There are many exceptions to this rule, namely Notre Dame football teams, the Chicago Cubs, and lacrosse being the cool new sport, but in general it's pretty good.  It's easy to get stuck in a rut and think that everything used to be better, but it's only because that part of our lives was figured out.  It was easy.  We know how things would have happened.  We can always be perfect in hindsight.

But we'd also be accepting something that isn't our best.

I get made fun of for my overuse of "It's the best day ever," but I do think that it's something that should be taken seriously.  After all, yesterday is a sunk cost.  It still matters on the balance sheet, it can't be erased, but there's also nothing that you can do to change it, so there's nothing to do but take what you have and create the absolute best possible outcome, the best day that can be made.

Were there days that were absolutely amazing?  Were there periods of our lives that we thought that everything was completely figured out?  Were we kings of our worlds for brief periods of time?  Yes, yes, and yes.  But would we want to relive those days in a loop forever?  I say no.

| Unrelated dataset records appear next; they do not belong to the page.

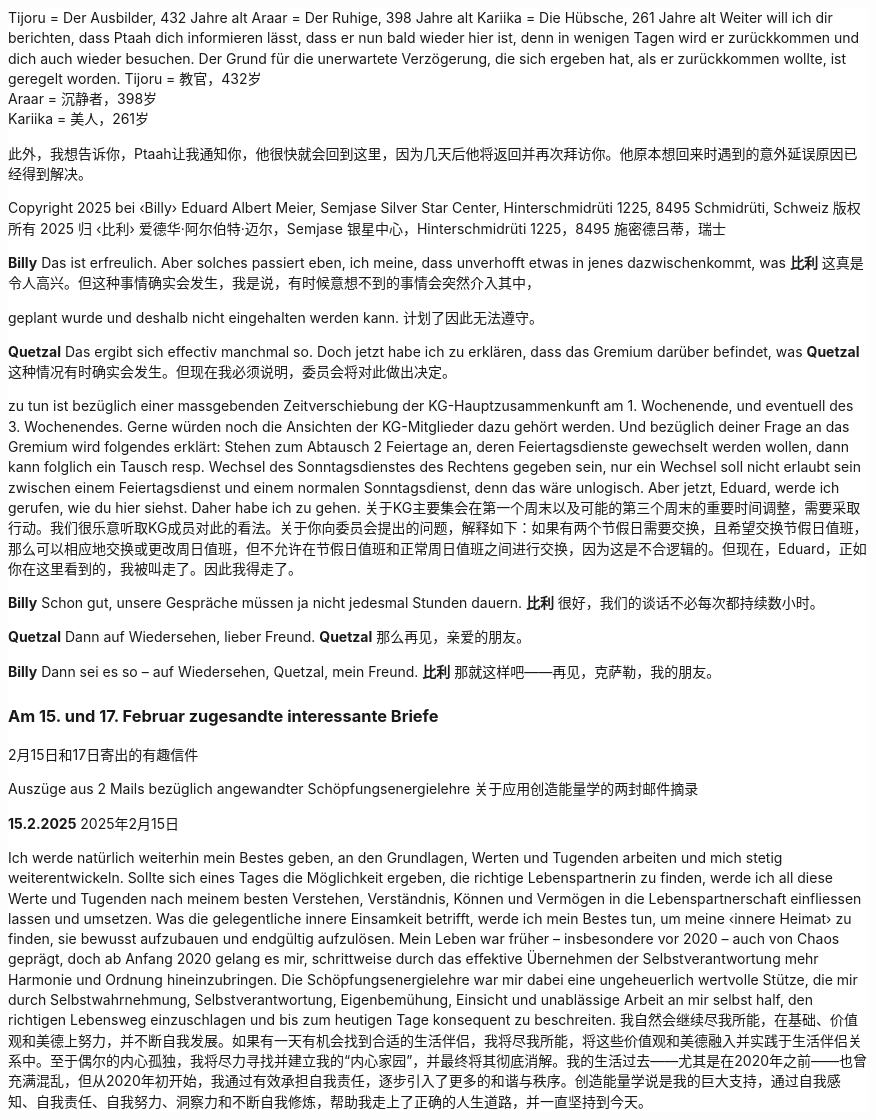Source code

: Tijoru  =  Der Ausbilder, 432 Jahre alt Araar  =  Der Ruhige, 398 Jahre alt Kariika  =  Die Hübsche, 261 Jahre alt Weiter will ich dir berichten, dass Ptaah dich informieren lässt, dass er nun bald wieder hier ist, denn in wenigen Tagen wird er zurückkommen und dich auch wieder besuchen. Der Grund für die unerwartete Verzögerung, die sich ergeben hat, als er zurückkommen wollte, ist geregelt worden.
Tijoru = 教官，432岁  
Araar = 沉静者，398岁  
Kariika = 美人，261岁  

此外，我想告诉你，Ptaah让我通知你，他很快就会回到这里，因为几天后他将返回并再次拜访你。他原本想回来时遇到的意外延误原因已经得到解决。

Copyright 2025 bei ‹Billy› Eduard Albert Meier, Semjase Silver Star Center, Hinterschmidrüti 1225, 8495 Schmidrüti, Schweiz
版权所有 2025 归 ‹比利› 爱德华·阿尔伯特·迈尔，Semjase 银星中心，Hinterschmidrüti 1225，8495 施密德吕蒂，瑞士

**Billy** Das ist erfreulich. Aber solches passiert eben, ich meine, dass unverhofft etwas in jenes dazwischenkommt, was
**比利** 这真是令人高兴。但这种事情确实会发生，我是说，有时候意想不到的事情会突然介入其中，

geplant wurde und deshalb nicht eingehalten werden kann.
计划了因此无法遵守。

**Quetzal** Das ergibt sich effectiv manchmal so. Doch jetzt habe ich zu erklären, dass das Gremium darüber befindet, was
**Quetzal** 这种情况有时确实会发生。但现在我必须说明，委员会将对此做出决定。

zu tun ist bezüglich einer massgebenden Zeitverschiebung der KG-Hauptzusammenkunft am 1. Wochenende, und eventuell des 3. Wochenendes. Gerne würden noch die Ansichten der KG-Mitglieder dazu gehört werden. Und bezüglich deiner Frage an das Gremium wird folgendes erklärt: Stehen zum Abtausch 2 Feiertage an, deren Feiertagsdienste gewechselt werden wollen, dann kann folglich ein Tausch resp. Wechsel des Sonntagsdienstes des Rechtens gegeben sein, nur ein Wechsel soll nicht erlaubt sein zwischen einem Feiertagsdienst und einem normalen Sonntagsdienst, denn das wäre unlogisch. Aber jetzt, Eduard, werde ich gerufen, wie du hier siehst. Daher habe ich zu gehen.
关于KG主要集会在第一个周末以及可能的第三个周末的重要时间调整，需要采取行动。我们很乐意听取KG成员对此的看法。关于你向委员会提出的问题，解释如下：如果有两个节假日需要交换，且希望交换节假日值班，那么可以相应地交换或更改周日值班，但不允许在节假日值班和正常周日值班之间进行交换，因为这是不合逻辑的。但现在，Eduard，正如你在这里看到的，我被叫走了。因此我得走了。

**Billy** Schon gut, unsere Gespräche müssen ja nicht jedesmal Stunden dauern.
**比利** 很好，我们的谈话不必每次都持续数小时。

**Quetzal** Dann auf Wiedersehen, lieber Freund.
**Quetzal** 那么再见，亲爱的朋友。

**Billy** Dann sei es so  –  auf Wiedersehen, Quetzal, mein Freund.
**比利** 那就这样吧——再见，克萨勒，我的朋友。

### Am 15. und 17. Februar zugesandte interessante Briefe
2月15日和17日寄出的有趣信件

Auszüge aus 2 Mails bezüglich angewandter Schöpfungsenergielehre
关于应用创造能量学的两封邮件摘录

**15.2.2025**
2025年2月15日

Ich werde natürlich weiterhin mein Bestes geben, an den Grundlagen, Werten und Tugenden arbeiten und mich stetig weiterentwickeln. Sollte sich eines Tages die Möglichkeit ergeben, die richtige Lebenspartnerin zu finden, werde ich all diese Werte und Tugenden nach meinem besten Verstehen, Verständnis, Können und Vermögen in die Lebenspartnerschaft einfliessen lassen und umsetzen. Was die gelegentliche innere Einsamkeit betrifft, werde ich mein Bestes tun, um meine ‹innere Heimat› zu finden, sie bewusst aufzubauen und endgültig aufzulösen. Mein Leben war früher – insbesondere vor 2020 – auch von Chaos geprägt, doch ab Anfang 2020 gelang es mir, schrittweise durch das effektive Übernehmen der Selbstverantwortung mehr Harmonie und Ordnung hineinzubringen. Die Schöpfungsenergielehre war mir dabei eine ungeheuerlich wertvolle Stütze, die mir durch Selbstwahrnehmung, Selbstverantwortung, Eigenbemühung, Einsicht und unablässige Arbeit an mir selbst half, den richtigen Lebensweg einzuschlagen und bis zum heutigen Tage konsequent zu beschreiten.
我自然会继续尽我所能，在基础、价值观和美德上努力，并不断自我发展。如果有一天有机会找到合适的生活伴侣，我将尽我所能，将这些价值观和美德融入并实践于生活伴侣关系中。至于偶尔的内心孤独，我将尽力寻找并建立我的“内心家园”，并最终将其彻底消解。我的生活过去——尤其是在2020年之前——也曾充满混乱，但从2020年初开始，我通过有效承担自我责任，逐步引入了更多的和谐与秩序。创造能量学说是我的巨大支持，通过自我感知、自我责任、自我努力、洞察力和不断自我修炼，帮助我走上了正确的人生道路，并一直坚持到今天。
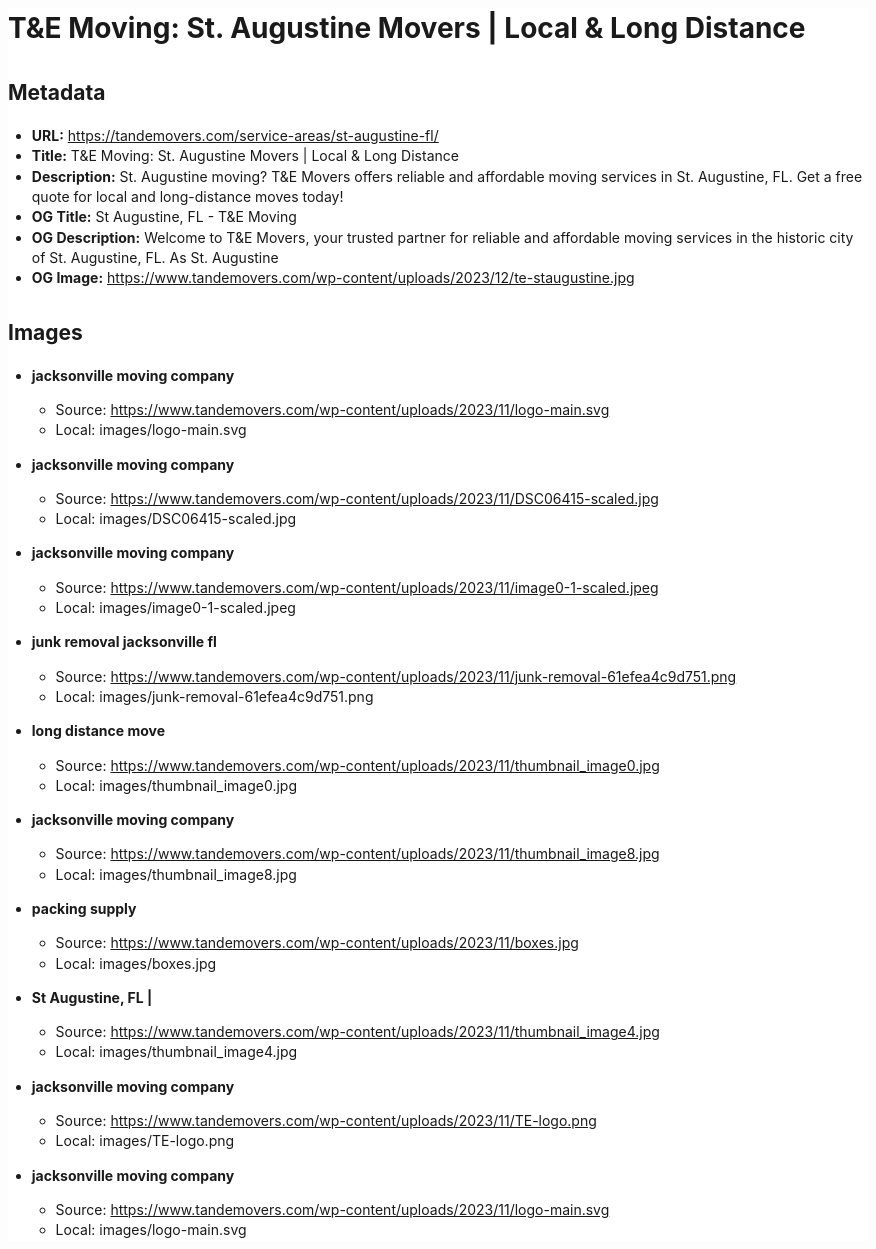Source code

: # T&E Moving: St. Augustine Movers | Local & Long Distance

## Metadata

- **URL:** https://tandemovers.com/service-areas/st-augustine-fl/
- **Title:** T&E Moving: St. Augustine Movers | Local & Long Distance
- **Description:** St. Augustine moving? T&E Movers offers reliable and affordable moving services in St. Augustine, FL. Get a free quote for local and long-distance moves today!
- **OG Title:** St Augustine, FL - T&E Moving
- **OG Description:** Welcome to T&E Movers, your trusted partner for reliable and affordable moving services in the historic city of St. Augustine, FL. As St. Augustine
- **OG Image:** https://www.tandemovers.com/wp-content/uploads/2023/12/te-staugustine.jpg

## Images

- **jacksonville moving company**
  - Source: https://www.tandemovers.com/wp-content/uploads/2023/11/logo-main.svg
  - Local: images/logo-main.svg

- **jacksonville moving company**
  - Source: https://www.tandemovers.com/wp-content/uploads/2023/11/DSC06415-scaled.jpg
  - Local: images/DSC06415-scaled.jpg

- **jacksonville moving company**
  - Source: https://www.tandemovers.com/wp-content/uploads/2023/11/image0-1-scaled.jpeg
  - Local: images/image0-1-scaled.jpeg

- **junk removal jacksonville fl**
  - Source: https://www.tandemovers.com/wp-content/uploads/2023/11/junk-removal-61efea4c9d751.png
  - Local: images/junk-removal-61efea4c9d751.png

- **long distance move**
  - Source: https://www.tandemovers.com/wp-content/uploads/2023/11/thumbnail_image0.jpg
  - Local: images/thumbnail_image0.jpg

- **jacksonville moving company**
  - Source: https://www.tandemovers.com/wp-content/uploads/2023/11/thumbnail_image8.jpg
  - Local: images/thumbnail_image8.jpg

- **packing supply**
  - Source: https://www.tandemovers.com/wp-content/uploads/2023/11/boxes.jpg
  - Local: images/boxes.jpg

- **St Augustine, FL |**
  - Source: https://www.tandemovers.com/wp-content/uploads/2023/11/thumbnail_image4.jpg
  - Local: images/thumbnail_image4.jpg

- **jacksonville moving company**
  - Source: https://www.tandemovers.com/wp-content/uploads/2023/11/TE-logo.png
  - Local: images/TE-logo.png

- **jacksonville moving company**
  - Source: https://www.tandemovers.com/wp-content/uploads/2023/11/logo-main.svg
  - Local: images/logo-main.svg

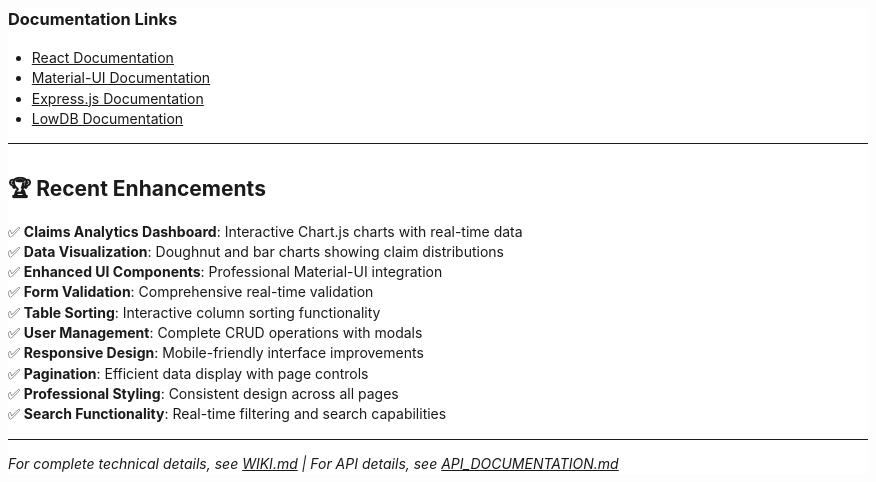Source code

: ### Documentation Links
- [React Documentation](https://reactjs.org/docs)
- [Material-UI Documentation](https://mui.com/)
- [Express.js Documentation](https://expressjs.com/)
- [LowDB Documentation](https://github.com/typicode/lowdb)

---

## 🏆 Recent Enhancements

✅ **Claims Analytics Dashboard**: Interactive Chart.js charts with real-time data  
✅ **Data Visualization**: Doughnut and bar charts showing claim distributions  
✅ **Enhanced UI Components**: Professional Material-UI integration  
✅ **Form Validation**: Comprehensive real-time validation  
✅ **Table Sorting**: Interactive column sorting functionality  
✅ **User Management**: Complete CRUD operations with modals  
✅ **Responsive Design**: Mobile-friendly interface improvements  
✅ **Pagination**: Efficient data display with page controls  
✅ **Professional Styling**: Consistent design across all pages  
✅ **Search Functionality**: Real-time filtering and search capabilities  

---

*For complete technical details, see [WIKI.md](WIKI.md) | For API details, see [API_DOCUMENTATION.md](API_DOCUMENTATION.md)*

It's easy to look back and see what didn't work and wish that it did, but the truth is that it didn't, for whatever reason, and even if we revisit it every once in a while, we shouldn't have to re-enact it.  What's through is through and what's done is done.  Today in church our minister used the phrase, "from history to mystery," while describing the Easter story.  I think that applies here too.  History is done and the future is a mystery, but just because it's a mystery doesn't mean it shouldn't be taken on.  There's a reason that things end.  There are new beginnings waiting, and these new beginnings are always better.